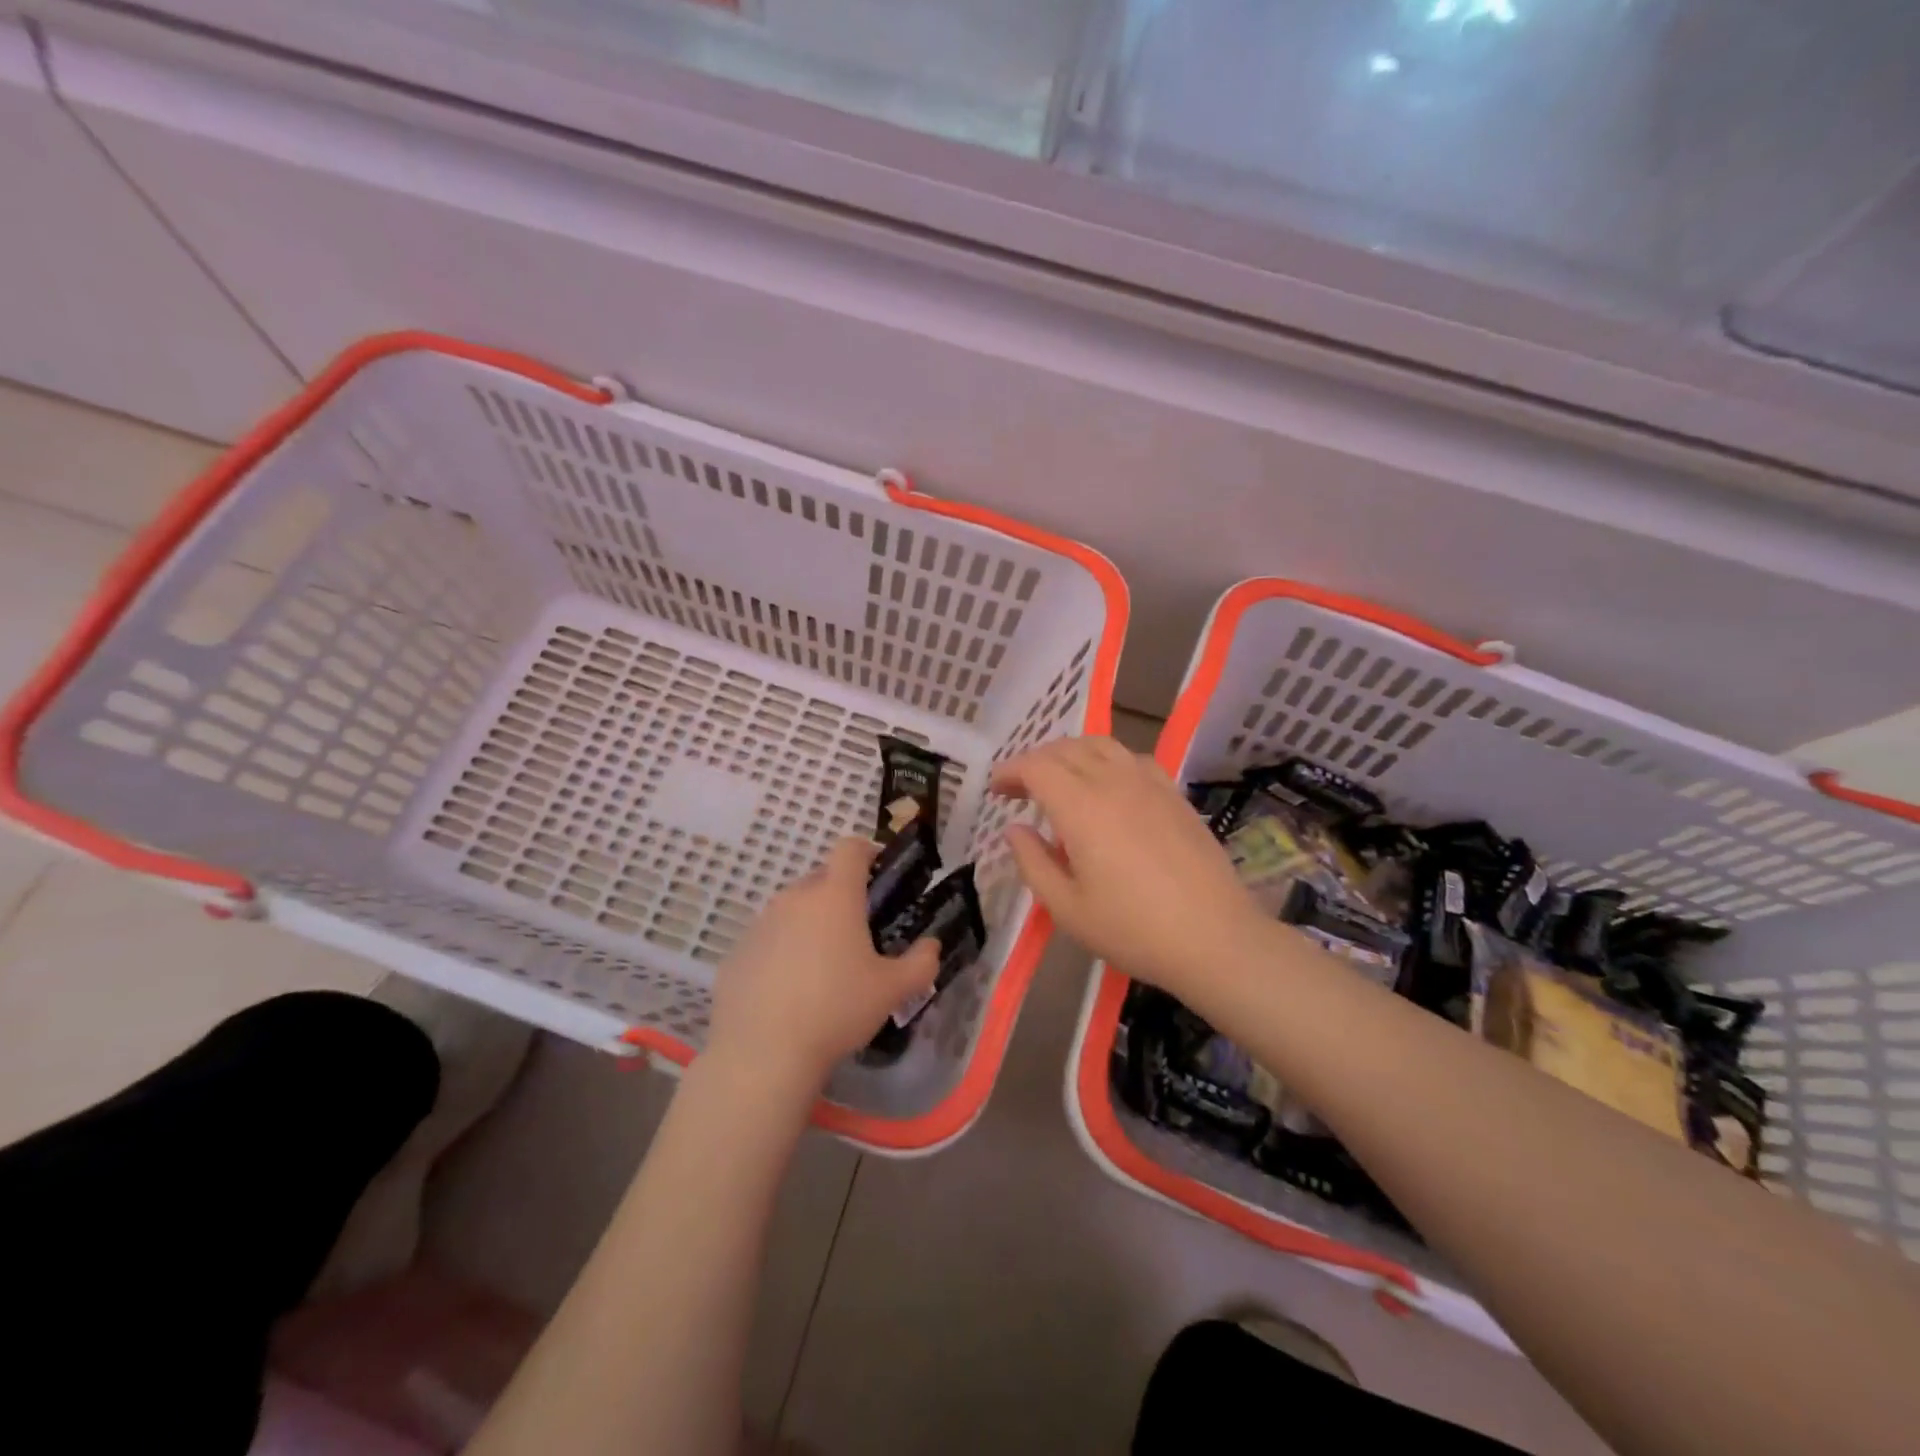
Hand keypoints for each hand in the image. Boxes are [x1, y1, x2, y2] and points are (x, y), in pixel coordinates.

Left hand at [705, 838, 939, 1095]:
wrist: (763, 1052)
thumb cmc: (837, 1009)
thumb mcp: (893, 990)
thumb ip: (921, 963)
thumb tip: (931, 946)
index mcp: (835, 896)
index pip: (850, 848)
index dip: (867, 851)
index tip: (879, 872)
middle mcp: (794, 898)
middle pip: (821, 879)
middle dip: (841, 895)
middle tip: (858, 932)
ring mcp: (760, 924)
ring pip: (792, 909)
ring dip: (810, 924)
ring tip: (823, 966)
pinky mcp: (737, 952)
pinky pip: (768, 939)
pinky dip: (782, 951)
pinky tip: (790, 990)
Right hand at [991, 737, 1264, 995]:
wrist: (1214, 938)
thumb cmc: (1133, 930)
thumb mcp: (1067, 909)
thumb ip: (1033, 863)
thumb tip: (1015, 829)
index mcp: (1081, 808)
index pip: (1037, 767)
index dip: (1011, 771)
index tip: (996, 789)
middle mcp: (1114, 782)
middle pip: (1067, 749)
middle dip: (1036, 761)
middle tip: (1020, 788)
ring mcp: (1149, 784)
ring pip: (1102, 745)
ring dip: (1071, 753)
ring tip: (1060, 778)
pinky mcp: (1174, 795)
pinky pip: (1133, 758)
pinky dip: (1108, 760)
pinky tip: (1109, 785)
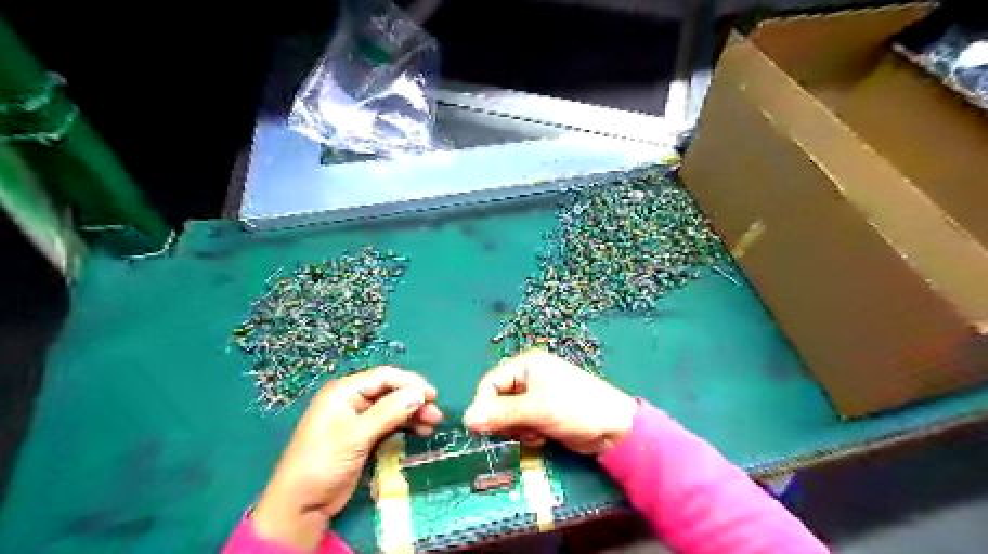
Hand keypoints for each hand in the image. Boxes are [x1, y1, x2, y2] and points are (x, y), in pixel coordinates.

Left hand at [251, 367, 442, 552]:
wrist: (300, 505)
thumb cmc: (323, 463)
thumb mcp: (356, 435)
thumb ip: (389, 412)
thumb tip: (420, 393)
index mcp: (344, 391)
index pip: (384, 377)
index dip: (410, 383)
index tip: (433, 394)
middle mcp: (352, 400)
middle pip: (391, 392)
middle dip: (414, 400)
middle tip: (436, 413)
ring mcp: (358, 419)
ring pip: (393, 408)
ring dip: (413, 414)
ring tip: (433, 424)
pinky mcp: (364, 437)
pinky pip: (390, 424)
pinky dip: (406, 427)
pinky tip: (421, 432)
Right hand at [461, 351, 632, 454]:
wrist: (615, 428)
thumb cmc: (575, 408)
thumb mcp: (536, 409)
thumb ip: (500, 414)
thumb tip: (466, 420)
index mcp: (526, 365)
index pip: (490, 383)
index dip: (483, 405)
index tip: (480, 429)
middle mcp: (528, 377)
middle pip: (498, 400)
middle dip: (504, 419)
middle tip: (518, 431)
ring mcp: (536, 396)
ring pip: (508, 416)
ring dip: (517, 429)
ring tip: (535, 433)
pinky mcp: (543, 414)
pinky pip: (522, 424)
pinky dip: (527, 433)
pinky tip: (542, 437)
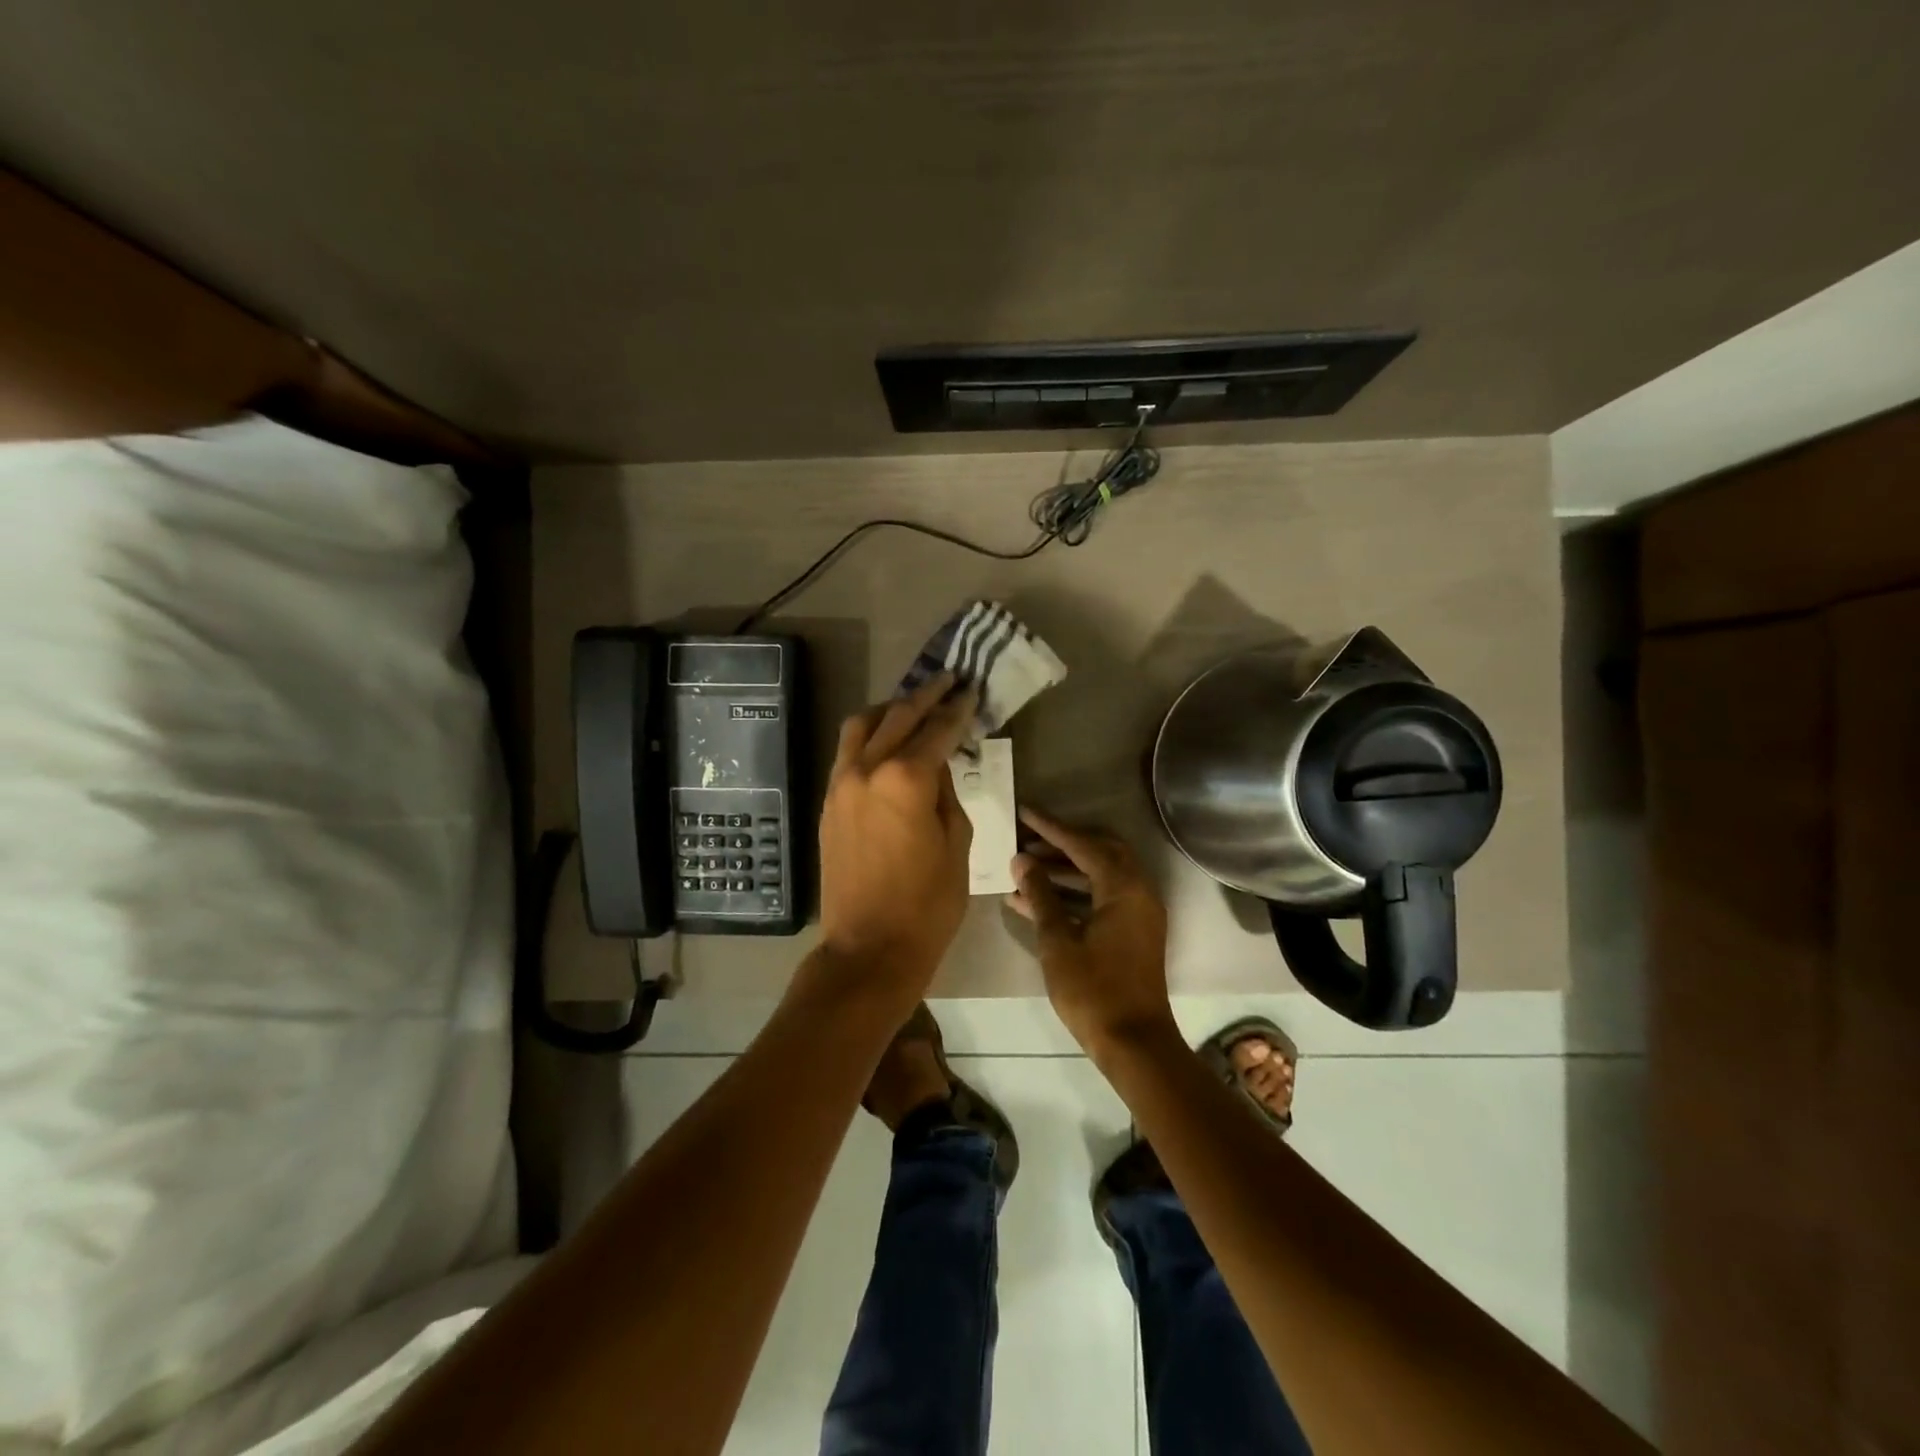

######

# Work request
Repeat the listing verbatim without its pictures.

# Output for this exercise
Hand keypoints for each hand in the image. Boxes are [x1, y1, x2, y2] and points are (x, y), in pixel coordinates.

Left hand at [705, 838, 939, 1095]:
wrist: (763, 1052)
thumb cmc: (837, 1009)
thumb mcp: (893, 990)
thumb ip: (921, 963)
thumb tip: (931, 946)
index mcp: (835, 896)
index pip: (850, 848)
index dip: (867, 851)
index tip: (879, 872)
middle mcp: (794, 898)
middle pip: (821, 879)
middle dip: (841, 895)
middle tip: (858, 932)
ring mcp: (760, 924)
ring pip: (792, 909)
ring dip: (810, 924)
ring tip: (823, 966)
pinky mcp: (737, 952)
pinky pip: (768, 939)
pinky dip: (782, 951)
pinky tip: (790, 990)
Right hand at [991, 737, 1264, 995]:
wrist: (1214, 938)
thumb cmc: (1133, 930)
thumb mcp: (1067, 909)
thumb ip: (1033, 863)
thumb tip: (1015, 829)
index mcp: (1081, 808)
index pip: (1037, 767)
index dip: (1011, 771)
index tip: (996, 789)
middle mcp: (1114, 782)
middle pip: (1067, 749)
middle dip: (1036, 761)
middle tip: (1020, 788)
ring mcp: (1149, 784)
ring pip: (1102, 745)
ring dip: (1071, 753)
ring tip: (1060, 778)
pinky mcp: (1174, 795)
pinky pip: (1133, 758)
pinky dip: (1108, 760)
pinky tip: (1109, 785)
Hand keypoints for each hand in the image. Boxes are [x1, y1, x2, y2] and points are (x, y), in pixel coordinates.

Left hand at [251, 367, 442, 552]:
wrist: (300, 505)
thumb cmc: (323, 463)
thumb mcp: (356, 435)
thumb ip: (389, 412)
thumb tip: (420, 393)
index mcp: (344, 391)
index pip: (384, 377)
index dip: (410, 383)
index tip: (433, 394)
middle mcp: (352, 400)
middle pip: (391, 392)
middle dip: (414, 400)
middle tip: (436, 413)
ring mcp: (358, 419)
ring pip: (393, 408)
ring dip: (413, 414)
ring tip: (433, 424)
pinky mcp: (364, 437)
pinky pip: (390, 424)
pinky dip: (406, 427)
pinky tip: (421, 432)
Right hand at [461, 351, 632, 454]:
wrist: (615, 428)
thumb cmc: (575, 408)
thumb mcp: (536, 409)
thumb ip: (500, 414)
thumb tip: (466, 420)
index mcp: (526, 365)
index pip: (490, 383)
index dip: (483, 405)
index tip: (480, 429)
middle mcp: (528, 377)
middle pip: (498, 400)
middle dip: (504, 419)
middle tip: (518, 431)
ring mcp: (536, 396)
ring pip: (508, 416)
ring dip: (517, 429)
ring tip: (535, 433)
pinky mcp: (543, 414)
pinky pip: (522, 424)
pinky dip: (527, 433)
pinky tip: (542, 437)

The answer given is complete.